Türkiye iktisadının geleceğinin parlak ve önünün açık olduğunu lisana getiren Kacır, “Bizi uzun vadede muvaffakiyete götürecek öge katma pahalı, rekabetçi bir üretim ve stratejik yatırım anlayışıdır. Sizlerin de dayanağıyla Türkiye Yüzyılında, Ulusal Teknoloji Atağı ile sanayimizi, üretim altyapımızı yüksek teknolojiyle ve katma kıymetle besleyerek güçlendireceğiz.” tabirlerini kullandı.
“TUSAŞ’a taarruz bizi yolumuzdan bir an bile alıkoyamayacak”
Sanayi ve Teknoloji Bakanı Kacır, jeostratejik ve jeopolitik pozisyonlarının kendilerine her daim tetikte ve her geçen gün daha güçlü olmaları gerektiğini hatırlattığını söyledi.
Türkiye’nin şahlanışa geçtiği vakitlerde ayağına prangalar vurulmak istendiğini vurgulayan Kacır, “En son, güzide kurumumuz TUSAŞ’a (Türk Havacılık ve Uzay Sanayii Anonim Şirketi) gerçekleştirilen menfur akın, savunma endüstrimizin hasımlarımızın maksadında olduğunu bir kere daha gösterdi. Şunu herkes bilsin ki bu hainlerin karanlık ve alçak aksiyonları bizi yolumuzdan bir an bile alıkoyamayacak.” biçiminde konuştu.
Kacır, hainlere inat daha fazla çalışacaklarını ve üreteceklerini, savunma endüstrisi projelerini daha süratli hayata geçireceklerini lisana getirdi.

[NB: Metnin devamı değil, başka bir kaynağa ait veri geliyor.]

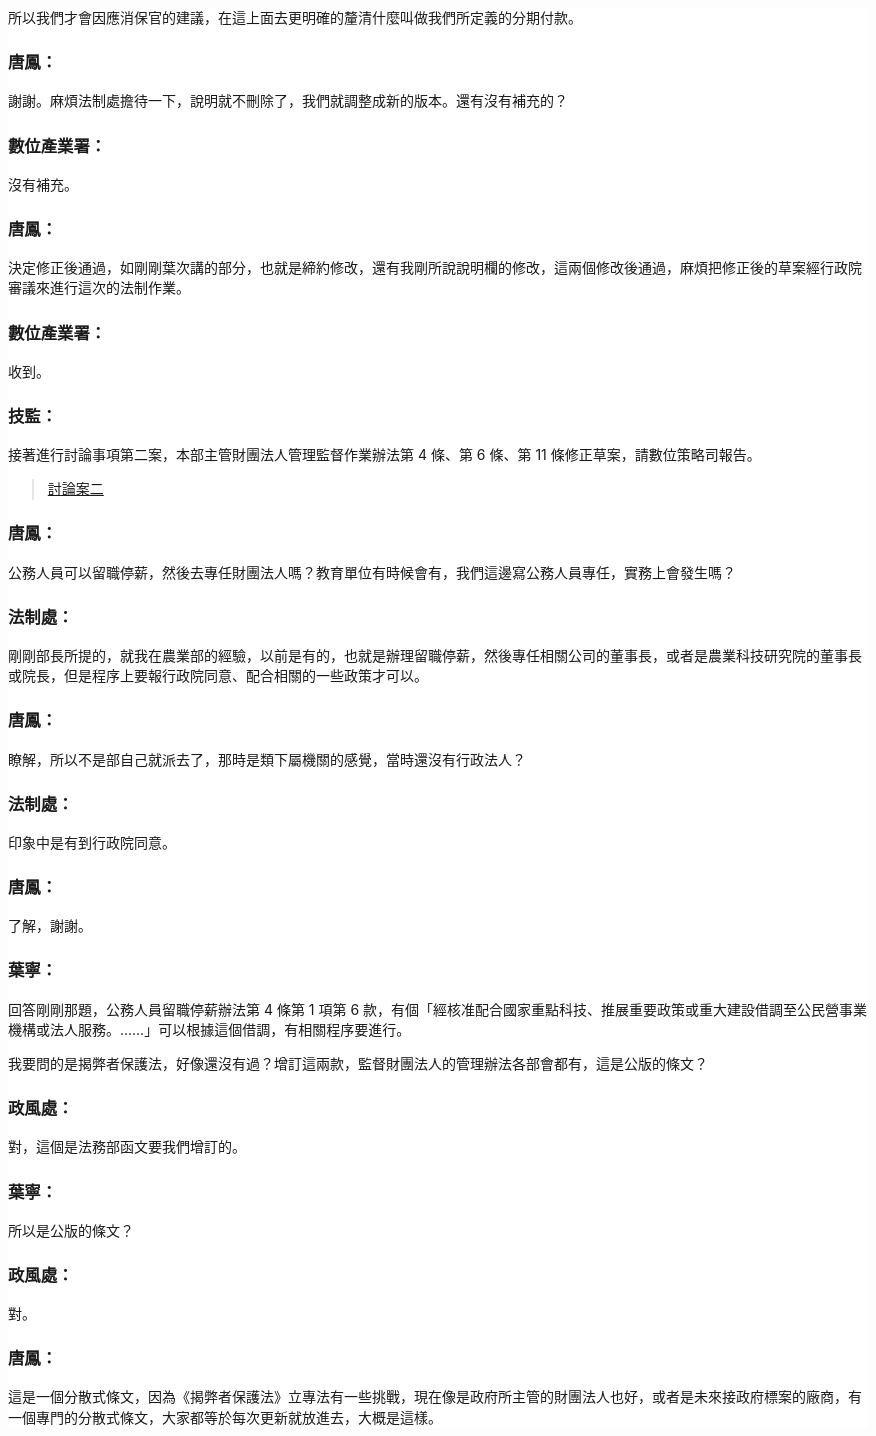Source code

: 所以我們才會因應消保官的建議，在這上面去更明確的釐清什麼叫做我們所定義的分期付款。

### 唐鳳：
謝謝。麻煩法制處擔待一下，說明就不刪除了，我們就調整成新的版本。還有沒有補充的？

### 數位產業署：
沒有補充。

### 唐鳳：
決定修正後通過，如剛剛葉次講的部分，也就是締約修改，還有我剛所說說明欄的修改，這兩個修改後通過，麻煩把修正後的草案經行政院審議來進行這次的法制作業。

### 數位產業署：
收到。

### 技監：
接著進行討論事項第二案，本部主管財團法人管理監督作業辦法第 4 條、第 6 條、第 11 條修正草案，請數位策略司報告。

> [討論案二](https://www-api.moda.gov.tw/File/Get/moda/zh-tw/RrMp7bYVrgNXHNG)

### 唐鳳：
公務人員可以留職停薪，然後去專任財團法人嗎？教育單位有時候會有，我們這邊寫公務人員專任，實務上會發生嗎？

### 法制處：
剛剛部長所提的，就我在農業部的經驗，以前是有的，也就是辦理留職停薪，然後專任相關公司的董事長，或者是農業科技研究院的董事長或院長，但是程序上要報行政院同意、配合相關的一些政策才可以。

### 唐鳳：
瞭解，所以不是部自己就派去了，那時是類下屬機關的感覺，當時還沒有行政法人？

### 法制處：
印象中是有到行政院同意。

### 唐鳳：
了解，謝謝。

### 葉寧：
回答剛剛那題，公務人員留職停薪辦法第 4 條第 1 項第 6 款，有個「經核准配合國家重點科技、推展重要政策或重大建設借調至公民營事業機構或法人服務。……」可以根據這個借調，有相關程序要進行。

我要問的是揭弊者保護法，好像還沒有過？增訂這兩款，監督財團法人的管理辦法各部會都有，這是公版的條文？

### 政風處：
對，這個是法務部函文要我們增訂的。

### 葉寧：
所以是公版的條文？

### 政風處：
對。

### 唐鳳：
這是一個分散式條文，因為《揭弊者保護法》立專法有一些挑戰，現在像是政府所主管的財團法人也好，或者是未來接政府標案的廠商，有一個專門的分散式條文，大家都等於每次更新就放進去，大概是這樣。
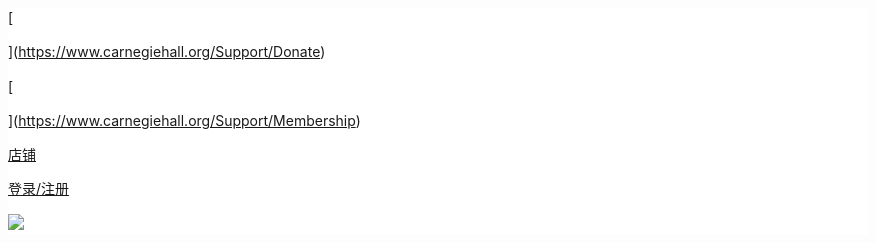 [

](https://www.carnegiehall.org/Support/Donate)

[

](https://www.carnegiehall.org/Support/Membership)

[店铺](https://shop.carnegiehall.org/?utm_source=web&utm_medium=chc&utm_campaign=nav-bar&utm_content=landingpage)

[](https://www.carnegiehall.org/Calendar/2022/06/10/New-York-Philharmonic-0800PM#)[登录/注册](https://www.carnegiehall.org/Login?returnurl=/Calendar/2022/06/10/New-York-Philharmonic-0800PM)

[](https://www.carnegiehall.org/Calendar/2022/06/10/New-York-Philharmonic-0800PM#)

[![](https://www.carnegiehall.org/-/media/CarnegieHall/Images/carnegiehall-logo-2021-white.png?h=44&w=438&la=en&hash=386550B163BBF23B99A8FF4B3289AEDA)](https://www.carnegiehall.org/)

[](https://www.carnegiehall.org/Calendar/2022/06/10/New-York-Philharmonic-0800PM#)

[](https://www.carnegiehall.org/Events)[](https://www.carnegiehall.org/Our-Commitment-to-You/Safety-Checklist)[](https://www.carnegiehall.org/Subscribe)[](https://www.carnegiehall.org/Events/Highlights)[](https://www.carnegiehall.org/Events/Citywide)[](https://www.carnegiehall.org/Events/Discount-Programs)[](https://www.carnegiehall.org/Events/Group-Sales)[](https://www.carnegiehall.org/Events/Gift-Certificate)

[](https://www.carnegiehall.org/Visit)[](https://www.carnegiehall.org/Our-Commitment-to-You/Safety-Checklist)[](https://www.carnegiehall.org/Visit/Carnegie-Hall-FAQs)[](https://www.carnegiehall.org/Visit/Directions-and-Parking)[](https://www.carnegiehall.org/Visit/Neighborhood-Guide)[](https://www.carnegiehall.org/Visit/Tour)[](https://www.carnegiehall.org/Visit/Accessibility)

[](https://www.carnegiehall.org/Explore)[](https://www.carnegiehall.org/Carnegie-Hall-Plus)[](https://www.carnegiehall.org/Explore/Watch-and-Listen)[](https://www.carnegiehall.org/Explore/Articles)[](https://www.carnegiehall.org/Explore/Learn)

[](https://www.carnegiehall.org/Education)[](https://www.carnegiehall.org/Education/For-Educators)[](https://www.carnegiehall.org/Education/For-Young-Musicians)[](https://www.carnegiehall.org/Education/For-Families)[](https://www.carnegiehall.org/Education/For-Partners)

[](https://www.carnegiehall.org/About)[](https://www.carnegiehall.org/About/History)[](https://www.carnegiehall.org/About/Building-Overview)[](https://www.carnegiehall.org/About/Rentals)[](https://www.carnegiehall.org/About/Shop)[](https://www.carnegiehall.org/About/Leadership-and-Staff)[](https://www.carnegiehall.org/About/Contact-Us/Careers)[](https://www.carnegiehall.org/About/Financials-and-Policies)[](https://www.carnegiehall.org/About/Press)[](https://www.carnegiehall.org/About/Contact-Us)

[](https://www.carnegiehall.org/Support)[](https://www.carnegiehall.org/Support/Donate)[](https://www.carnegiehall.org/Support/Membership)[](https://www.carnegiehall.org/Support/Membership/Patrons)[](https://www.carnegiehall.org/Support/Membership/Notables)[](https://www.carnegiehall.org/Support/Special-Events)[](https://www.carnegiehall.org/Support/Corporate-Giving)[](https://legacygiving.carnegiehall.org/)[](https://www.carnegiehall.org/Support/Thank-You)

[](https://shop.carnegiehall.org/?utm_source=web&utm_medium=chc&utm_campaign=nav-bar&utm_content=landingpage)

###### [](https://www.carnegiehall.org/Login?returnurl=/Calendar/2022/06/10/New-York-Philharmonic-0800PM)

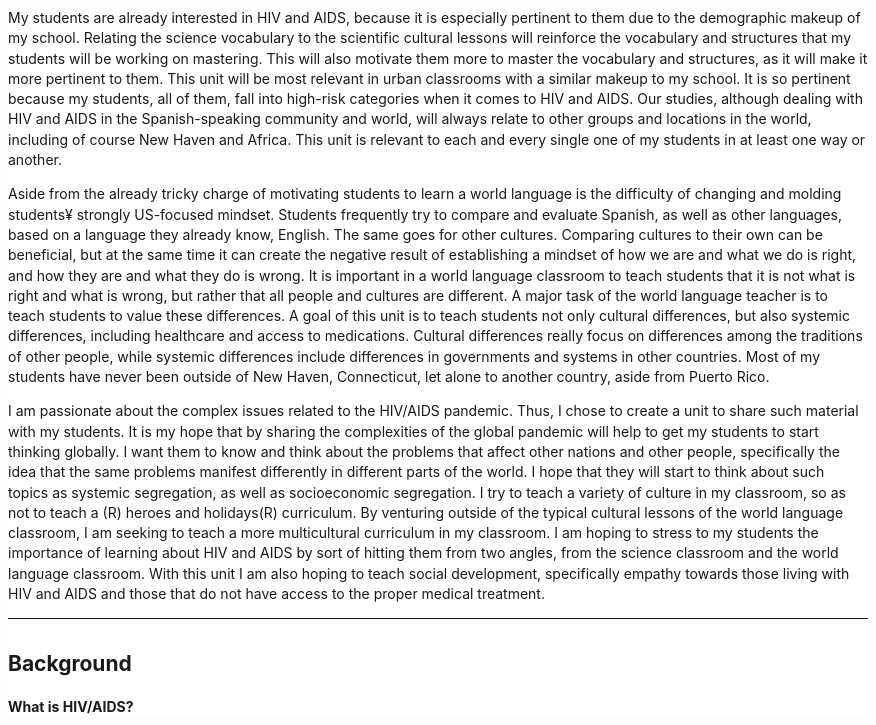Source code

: <p>
My students are already interested in HIV and AIDS, because it is especially pertinent to them due to the demographic makeup of my school. Relating the science vocabulary to the scientific cultural lessons will reinforce the vocabulary and structures that my students will be working on mastering. This will also motivate them more to master the vocabulary and structures, as it will make it more pertinent to them. This unit will be most relevant in urban classrooms with a similar makeup to my school. It is so pertinent because my students, all of them, fall into high-risk categories when it comes to HIV and AIDS. Our studies, although dealing with HIV and AIDS in the Spanish-speaking community and world, will always relate to other groups and locations in the world, including of course New Haven and Africa. This unit is relevant to each and every single one of my students in at least one way or another.
</p>
<p>
Aside from the already tricky charge of motivating students to learn a world language is the difficulty of changing and molding students¥ strongly US-focused mindset. Students frequently try to compare and evaluate Spanish, as well as other languages, based on a language they already know, English. The same goes for other cultures. Comparing cultures to their own can be beneficial, but at the same time it can create the negative result of establishing a mindset of how we are and what we do is right, and how they are and what they do is wrong. It is important in a world language classroom to teach students that it is not what is right and what is wrong, but rather that all people and cultures are different. A major task of the world language teacher is to teach students to value these differences. A goal of this unit is to teach students not only cultural differences, but also systemic differences, including healthcare and access to medications. Cultural differences really focus on differences among the traditions of other people, while systemic differences include differences in governments and systems in other countries. Most of my students have never been outside of New Haven, Connecticut, let alone to another country, aside from Puerto Rico.
</p>
<p>
I am passionate about the complex issues related to the HIV/AIDS pandemic. Thus, I chose to create a unit to share such material with my students. It is my hope that by sharing the complexities of the global pandemic will help to get my students to start thinking globally. I want them to know and think about the problems that affect other nations and other people, specifically the idea that the same problems manifest differently in different parts of the world. I hope that they will start to think about such topics as systemic segregation, as well as socioeconomic segregation. I try to teach a variety of culture in my classroom, so as not to teach a (R) heroes and holidays(R)  curriculum. By venturing outside of the typical cultural lessons of the world language classroom, I am seeking to teach a more multicultural curriculum in my classroom. I am hoping to stress to my students the importance of learning about HIV and AIDS by sort of hitting them from two angles, from the science classroom and the world language classroom. With this unit I am also hoping to teach social development, specifically empathy towards those living with HIV and AIDS and those that do not have access to the proper medical treatment.
<b>
</b>
</p>
<hr/>
<h2>
Background
</h2>
<p>
<b>
What is HIV/AIDS?
</b>
</p>
<p>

İsrail’in tüm dünyanın gözü önünde 40 binden fazla insanını katlettiğine dikkati çeken Kacır, dünyanın bu soykırımı canlı yayında seyrettiğini, katliamların adeta sıradanlaştığını, son periyotta bu saldırganlığın Filistin topraklarını aşarak Lübnan’a uzandığını anlattı.
Uluslararası kurumların bu zulmü engelleyemediğine vurgu yapan Kacır, kelamlarını şöyle tamamladı:
“Bu çıplak gerçeklik karşısında hiçbir tereddüt etmeden bir şey yapmak zorundayız: O da Ulusal Teknoloji Hamlesi’dir. Bu atılımdan vazgeçmemektir, namerde muhtaç olmamaktır. Türkiye’mizin istikbalini, istiklalini kendi geliştirdiğimiz sistemlerle koruma edebilmektir. Savunma endüstrisindeki teknolojik muvaffakiyetleri her alana taşıyabilmektir. Finans teknolojilerinde bağımsız olmaktır. Besin teknolojilerinde, sıhhat teknolojilerinde, tarım teknolojilerinde, güç teknolojilerinde yerli ve ulusal kabiliyetlerimizi sonuna kadar geliştirmektir. Tüm bunları yeniden vatan, millet, bayrak sevdalısı MÜSİAD’lılarla ve Türkiye’nin üreten gücü sanayicilerimizle birlikte gerçekleştireceğimize inanıyoruz.”